Dienstantritt für Juergen Maurer in Meran! Am Samstag, dem 21. Dezember 2013, um 20.15 Uhr in ORF 2 bekommt Österreichs Kultkommissar auf vier Beinen ein neues Zuhause und einen neuen Partner an die Seite gestellt. Im neuen ORF/RAI-Fernsehkrimi "Kommissar Rex - Eiszeit" geht es für den Vierbeiner nach Südtirol. Dort soll er der neue Partner von Kommissar Andreas Mitterer alias Juergen Maurer ("Das Wunder von Kärnten") werden.

© ORF/Beta Film

Sascha Hehn wird "Traumschiff"-Kapitän

Wenn "Das Traumschiff" unterwegas ist, "weiß das Publikum weiß seit 32 Jahren: Es geht immer alles gut aus, es gibt ein Happy End, es wird ein tolles Land gezeigt", sagt der Produzent der ZDF-Serie, Wolfgang Rademann (78). "Es gibt immer eine dramatische Geschichte, eine heitere Geschichte und eine Love Story." Zum Jahreswechsel übernimmt jedoch ein neuer Kapitän.
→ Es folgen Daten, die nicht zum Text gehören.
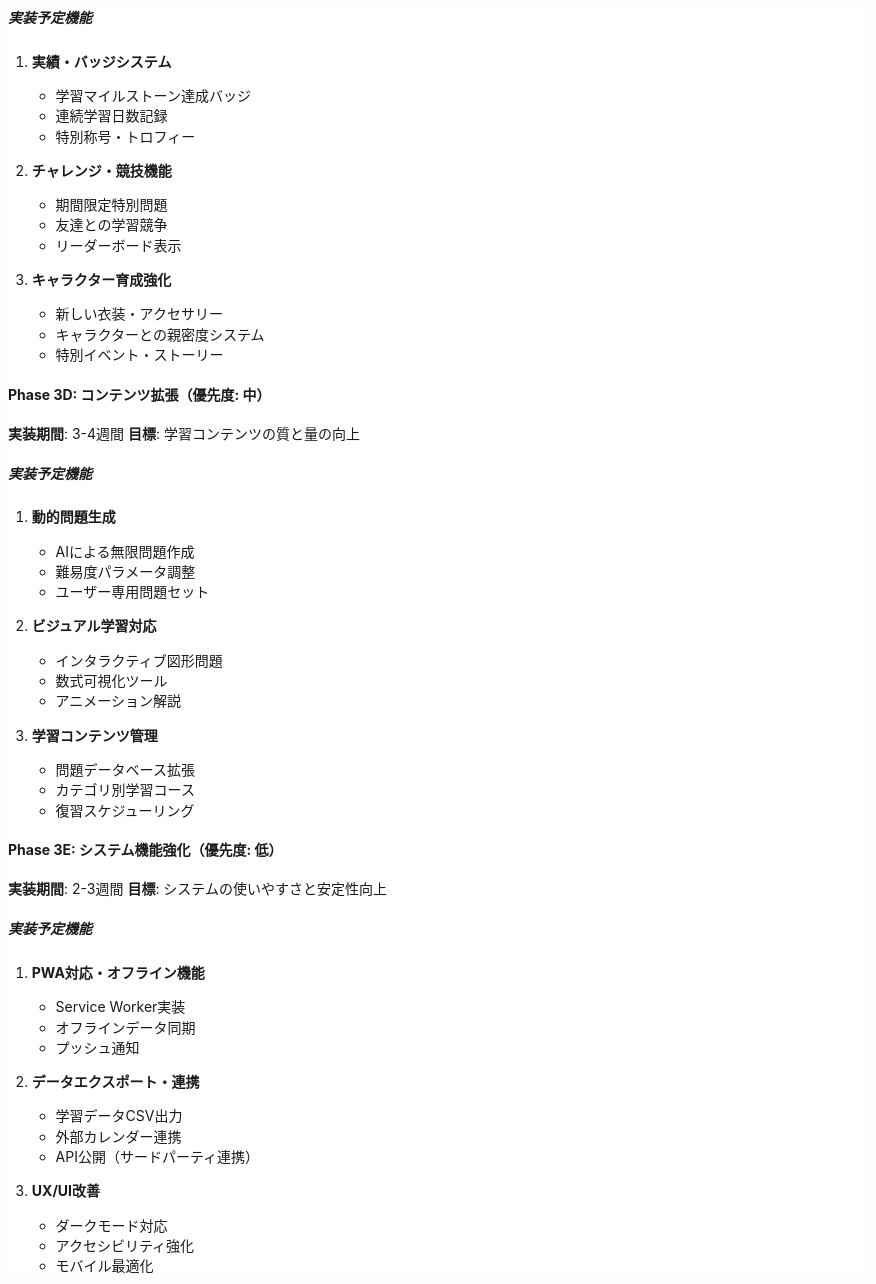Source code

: ##### 実装予定機能
1. **実績・バッジシステム**
   - 学習マイルストーン達成バッジ
   - 連続学習日数記録
   - 特別称号・トロフィー

2. **チャレンジ・競技機能**
   - 期間限定特別問題
   - 友達との学習競争
   - リーダーボード表示

3. **キャラクター育成強化**
   - 新しい衣装・アクセサリー
   - キャラクターとの親密度システム
   - 特別イベント・ストーリー

#### Phase 3D: コンテンツ拡張（優先度: 中）
**実装期間**: 3-4週間
**目標**: 学習コンテンツの質と量の向上

##### 実装予定機能
1. **動的問題生成**
   - AIによる無限問題作成
   - 難易度パラメータ調整
   - ユーザー専用問題セット

2. **ビジュアル学習対応**
   - インタラクティブ図形問題
   - 数式可視化ツール
   - アニメーション解説

3. **学習コンテンツ管理**
   - 問題データベース拡張
   - カテゴリ別学習コース
   - 復習スケジューリング

#### Phase 3E: システム機能強化（優先度: 低）
**実装期間**: 2-3週間
**目標**: システムの使いやすさと安定性向上

##### 実装予定機能
1. **PWA対応・オフライン機能**
   - Service Worker実装
   - オフラインデータ同期
   - プッシュ通知

2. **データエクスポート・連携**
   - 学習データCSV出力
   - 外部カレンダー連携
   - API公開（サードパーティ連携）

3. **UX/UI改善**
   - ダークモード対応
   - アクセシビリティ強化
   - モバイル最適化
Nach 14 Jahren gibt Kapitän Jakob Paulsen alias Schauspieler Siegfried Rauch das Ruder aus der Hand - und übergibt es an einen ehemaligen Steward. 30 Jahre nachdem Sascha Hehn (59) als Steward Victor zum ersten Mal an Deck stand, kehrt er auf das Schiff zurück - befördert zum Kapitän. Die letzte Reise für Kapitän Rauch führt ihn am Zweiten Weihnachtstag im ZDF nach Malaysia. Doch Rettung naht schon fünf Tage später in Form eines alten Bekannten: Ex-Steward Victor, der in den 1980er Jahren den Frauen reihenweise den Kopf verdrehte, hat seine "Traumschiff"-Abstinenz gut genutzt, ist Kapitän geworden und übernimmt in der Neujahrs-Folge zum ersten Mal das Steuer, wenn der Kreuzfahrt-Dampfer Kurs auf Australien nimmt.

© ZDF

Zweite Staffel "House of Cards" ab Februar auf Sky

Francis Underwood geht weiter seinen Weg: Ab 14. Februar bringt der Bezahlsender Sky die zweite Staffel der US-Erfolgsserie "House of Cards", womit man Kevin Spacey in der Rolle des Politikers wieder begleiten darf. Alle 13 Episoden sind ab diesem Tag und somit parallel zum US-Start via Sky Go abrufbar, einen Tag später dann auch via Sky Anytime, wie am Dienstag mitgeteilt wurde.